見合う男になる為に
千夏の食事が終わり、会計を済ませ、外へ出ていた。
「悠君。ありがとね。」
「……何が?」
「私のわがまま。聞いてくれて。」
千夏は微笑み、小さく、それでも聞こえる大きさで呟いた。
「……どういたしまして。」
なんて言おうか悠は悩んだがここは素直に千夏の礼に答える。
(俺も、千夏ちゃんをこんなんにした原因でもあるし…………せいぜい千夏ちゃんの男避けとして働こう。)
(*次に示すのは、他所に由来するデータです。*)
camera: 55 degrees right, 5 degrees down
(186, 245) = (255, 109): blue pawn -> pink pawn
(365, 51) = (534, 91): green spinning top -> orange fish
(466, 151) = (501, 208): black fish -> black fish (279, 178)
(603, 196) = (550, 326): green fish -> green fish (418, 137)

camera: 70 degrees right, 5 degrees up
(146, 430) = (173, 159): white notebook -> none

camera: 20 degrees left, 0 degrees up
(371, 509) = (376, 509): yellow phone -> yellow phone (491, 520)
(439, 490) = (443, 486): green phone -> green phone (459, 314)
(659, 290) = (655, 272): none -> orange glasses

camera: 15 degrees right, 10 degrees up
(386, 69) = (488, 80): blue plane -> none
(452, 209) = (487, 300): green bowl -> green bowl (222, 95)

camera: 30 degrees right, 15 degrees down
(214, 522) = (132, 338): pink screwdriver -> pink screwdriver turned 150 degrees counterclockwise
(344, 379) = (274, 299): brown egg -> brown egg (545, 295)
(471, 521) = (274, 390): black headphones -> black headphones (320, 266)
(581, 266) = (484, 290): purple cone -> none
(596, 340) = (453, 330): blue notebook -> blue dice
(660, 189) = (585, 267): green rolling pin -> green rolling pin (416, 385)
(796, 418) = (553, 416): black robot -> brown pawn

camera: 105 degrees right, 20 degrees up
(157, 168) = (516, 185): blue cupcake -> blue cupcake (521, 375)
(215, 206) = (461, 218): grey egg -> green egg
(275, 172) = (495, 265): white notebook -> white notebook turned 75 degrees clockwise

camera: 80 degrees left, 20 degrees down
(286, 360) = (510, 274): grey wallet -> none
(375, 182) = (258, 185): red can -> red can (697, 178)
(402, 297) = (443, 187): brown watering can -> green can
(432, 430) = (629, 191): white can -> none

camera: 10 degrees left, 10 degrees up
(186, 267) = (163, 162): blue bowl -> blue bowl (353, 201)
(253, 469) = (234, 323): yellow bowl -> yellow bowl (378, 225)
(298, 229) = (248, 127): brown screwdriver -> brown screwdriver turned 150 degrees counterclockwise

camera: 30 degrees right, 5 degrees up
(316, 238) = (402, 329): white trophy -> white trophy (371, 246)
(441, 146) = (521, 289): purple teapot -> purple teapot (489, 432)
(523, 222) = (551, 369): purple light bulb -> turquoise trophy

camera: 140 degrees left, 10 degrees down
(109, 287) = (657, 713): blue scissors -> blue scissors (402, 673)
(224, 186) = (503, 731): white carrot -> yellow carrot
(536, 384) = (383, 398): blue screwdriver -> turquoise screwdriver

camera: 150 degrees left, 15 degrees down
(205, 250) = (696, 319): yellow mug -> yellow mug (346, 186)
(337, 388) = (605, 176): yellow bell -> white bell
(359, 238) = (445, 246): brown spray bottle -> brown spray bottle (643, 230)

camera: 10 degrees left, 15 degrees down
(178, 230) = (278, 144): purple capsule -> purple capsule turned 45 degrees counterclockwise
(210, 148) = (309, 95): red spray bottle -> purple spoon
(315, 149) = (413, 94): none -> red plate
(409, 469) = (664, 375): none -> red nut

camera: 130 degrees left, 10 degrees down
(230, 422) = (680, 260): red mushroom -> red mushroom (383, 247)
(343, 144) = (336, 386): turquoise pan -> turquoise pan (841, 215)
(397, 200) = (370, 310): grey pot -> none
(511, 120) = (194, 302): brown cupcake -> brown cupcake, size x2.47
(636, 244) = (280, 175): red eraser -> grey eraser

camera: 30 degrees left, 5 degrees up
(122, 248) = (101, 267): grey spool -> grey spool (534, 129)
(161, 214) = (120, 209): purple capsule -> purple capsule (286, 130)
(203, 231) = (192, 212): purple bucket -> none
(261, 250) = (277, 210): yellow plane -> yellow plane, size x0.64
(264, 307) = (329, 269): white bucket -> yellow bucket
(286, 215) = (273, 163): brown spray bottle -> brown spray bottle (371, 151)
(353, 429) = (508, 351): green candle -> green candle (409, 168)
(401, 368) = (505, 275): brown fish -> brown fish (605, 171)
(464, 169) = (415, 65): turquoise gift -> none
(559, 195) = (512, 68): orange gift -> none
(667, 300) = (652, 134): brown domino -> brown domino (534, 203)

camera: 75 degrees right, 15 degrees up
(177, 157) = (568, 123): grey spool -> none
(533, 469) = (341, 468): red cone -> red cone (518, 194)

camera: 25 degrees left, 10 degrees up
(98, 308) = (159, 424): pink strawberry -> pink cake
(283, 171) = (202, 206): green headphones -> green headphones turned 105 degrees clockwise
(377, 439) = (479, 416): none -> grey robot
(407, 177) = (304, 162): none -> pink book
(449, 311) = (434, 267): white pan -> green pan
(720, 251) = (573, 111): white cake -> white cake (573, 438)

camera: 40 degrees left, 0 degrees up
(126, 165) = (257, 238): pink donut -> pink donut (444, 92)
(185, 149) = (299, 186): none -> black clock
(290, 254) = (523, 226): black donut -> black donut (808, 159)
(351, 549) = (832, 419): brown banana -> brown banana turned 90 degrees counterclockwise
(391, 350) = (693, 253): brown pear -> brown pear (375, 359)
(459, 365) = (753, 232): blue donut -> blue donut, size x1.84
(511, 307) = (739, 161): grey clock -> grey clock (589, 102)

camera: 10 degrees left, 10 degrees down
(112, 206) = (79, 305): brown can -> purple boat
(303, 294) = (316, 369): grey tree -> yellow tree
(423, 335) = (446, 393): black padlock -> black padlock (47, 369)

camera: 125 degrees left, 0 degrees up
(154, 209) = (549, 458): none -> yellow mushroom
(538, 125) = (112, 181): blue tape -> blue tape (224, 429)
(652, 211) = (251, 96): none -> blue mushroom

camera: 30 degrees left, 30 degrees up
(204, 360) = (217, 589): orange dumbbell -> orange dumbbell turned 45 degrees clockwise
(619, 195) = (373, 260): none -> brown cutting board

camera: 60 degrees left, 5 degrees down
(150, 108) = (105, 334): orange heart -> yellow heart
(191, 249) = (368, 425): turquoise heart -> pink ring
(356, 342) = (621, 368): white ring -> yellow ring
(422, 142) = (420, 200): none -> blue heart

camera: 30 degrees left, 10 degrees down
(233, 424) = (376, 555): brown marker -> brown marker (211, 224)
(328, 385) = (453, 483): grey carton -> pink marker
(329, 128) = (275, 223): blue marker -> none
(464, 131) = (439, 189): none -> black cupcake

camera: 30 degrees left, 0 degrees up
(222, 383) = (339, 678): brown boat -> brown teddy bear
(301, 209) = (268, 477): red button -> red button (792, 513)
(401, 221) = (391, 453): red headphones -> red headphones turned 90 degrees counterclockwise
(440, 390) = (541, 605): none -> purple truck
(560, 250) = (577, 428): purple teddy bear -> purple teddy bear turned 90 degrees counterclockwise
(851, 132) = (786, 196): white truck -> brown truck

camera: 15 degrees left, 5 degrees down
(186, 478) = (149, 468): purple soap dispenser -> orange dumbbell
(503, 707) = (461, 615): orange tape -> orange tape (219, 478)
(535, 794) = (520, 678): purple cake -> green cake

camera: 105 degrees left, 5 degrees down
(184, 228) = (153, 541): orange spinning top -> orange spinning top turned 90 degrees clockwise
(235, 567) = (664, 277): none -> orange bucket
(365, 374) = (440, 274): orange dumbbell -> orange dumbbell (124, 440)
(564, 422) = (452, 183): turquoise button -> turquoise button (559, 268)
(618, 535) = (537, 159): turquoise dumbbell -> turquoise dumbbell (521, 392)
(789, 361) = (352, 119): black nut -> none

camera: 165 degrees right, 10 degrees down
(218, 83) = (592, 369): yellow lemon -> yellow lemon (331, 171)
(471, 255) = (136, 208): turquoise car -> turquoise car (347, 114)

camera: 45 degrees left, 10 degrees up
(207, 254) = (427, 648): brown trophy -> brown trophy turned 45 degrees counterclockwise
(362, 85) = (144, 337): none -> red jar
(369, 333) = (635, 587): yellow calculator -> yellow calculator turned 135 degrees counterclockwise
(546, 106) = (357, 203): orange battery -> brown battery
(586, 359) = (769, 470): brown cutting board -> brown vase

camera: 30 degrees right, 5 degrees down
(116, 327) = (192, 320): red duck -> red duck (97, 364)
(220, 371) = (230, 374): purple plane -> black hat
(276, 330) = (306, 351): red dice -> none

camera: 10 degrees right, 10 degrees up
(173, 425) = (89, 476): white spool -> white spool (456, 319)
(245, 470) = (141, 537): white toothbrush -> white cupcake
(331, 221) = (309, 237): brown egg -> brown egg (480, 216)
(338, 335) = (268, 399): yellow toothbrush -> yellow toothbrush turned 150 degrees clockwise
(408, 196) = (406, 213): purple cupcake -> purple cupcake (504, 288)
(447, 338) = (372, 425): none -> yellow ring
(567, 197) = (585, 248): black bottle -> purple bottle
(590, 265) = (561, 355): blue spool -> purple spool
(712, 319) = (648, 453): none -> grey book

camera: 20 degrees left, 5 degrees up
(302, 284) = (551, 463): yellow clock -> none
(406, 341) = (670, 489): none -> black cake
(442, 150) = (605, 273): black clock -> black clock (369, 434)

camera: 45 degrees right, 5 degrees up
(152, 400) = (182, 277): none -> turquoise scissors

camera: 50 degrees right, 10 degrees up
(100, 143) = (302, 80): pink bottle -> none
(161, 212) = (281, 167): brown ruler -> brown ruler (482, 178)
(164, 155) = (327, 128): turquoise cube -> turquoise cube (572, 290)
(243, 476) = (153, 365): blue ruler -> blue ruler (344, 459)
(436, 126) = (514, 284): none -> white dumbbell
いつかは本物の関係になりたい。でもそれは今じゃない。
(俺が君に見合う男になるまで、それはお預けだ。)
***
家に帰り、部屋で考える。
(千夏ちゃんに見合う男になるにはまずはどうすればいいのかな……)
今まで、モテるために必要な事なんて考えてこなかった悠には何をすればいいのか全くわからなかった。
(身近な人を習うか………)
悠の身近な人でモテそうな人………。
(秀馬。あいつだな。)
悠は秀馬の姿を思い浮かべ、モテる要素を探し出す。
「………顔か?いや、それだったら俺もそうだしな。」
再び考える。
「髪か?あいつ、パーマだし。」
モテる要素が髪だと結論ずけると悠は鏡で自分の顔を見つめる。
「うん。今日もイケメンだな。 ………髪とかセットしたらもっとかっこよくなるかな?」
悠は街にいるかっこいい人を思い浮かべる。
(確かに、イケメンの人とかってワックス付けてる人多いよな。)
そう思い、ネットで、ワックスの付け方の動画を探してみる。
「………フツメンでも努力すればかっこよくなるんだな……」
見つけたのは決してイケメンとは言えない顔した男のワックスの付け方だった。
サムネには付ける前と付けた後の姿があり、その変化に悠も驚く。
(前世でも頑張っていれば彼女くらい出来たのかな?)
動画を見ているとそう思えてきた悠は苦笑する。
(やってみる価値はありそうだよな。)
やる。そう決めた悠は家を出て、コンビニに向かいワックスを買った。